2.) In very large feature spaces users can expect core Relief-based algorithm scores to become less reliable when run on their own. This is because as the feature space becomes very large, the determination of nearest neighbors becomes more random. As a result, in very large feature spaces (e.g. > 10,000 features), users should consider combining a core Relief-based algorithm with an iterative approach such as TuRF (implemented here) or VLSRelieF, or Iterative Relief.

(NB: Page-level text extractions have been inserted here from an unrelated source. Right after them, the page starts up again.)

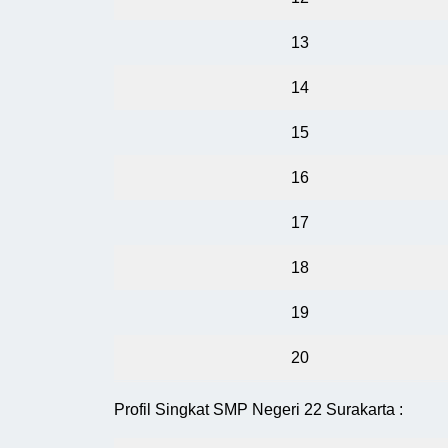
13
14
15
16
17
18
19
20
Profil Singkat SMP Negeri 22 Surakarta :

3.) When scaling up to big data problems, keep in mind that the data aspect that slows down ReBATE methods the most is the number of training instances, since Relief algorithms scale linearly with the number of features, but quadratically with the number of training instances. This is is the result of Relief-based methods needing to calculate a distance array (i.e. all pairwise distances between instances in the training dataset). If you have a very large number of training instances available, consider utilizing a class balanced random sampling of that dataset when running any ReBATE methods to save on memory and computational time.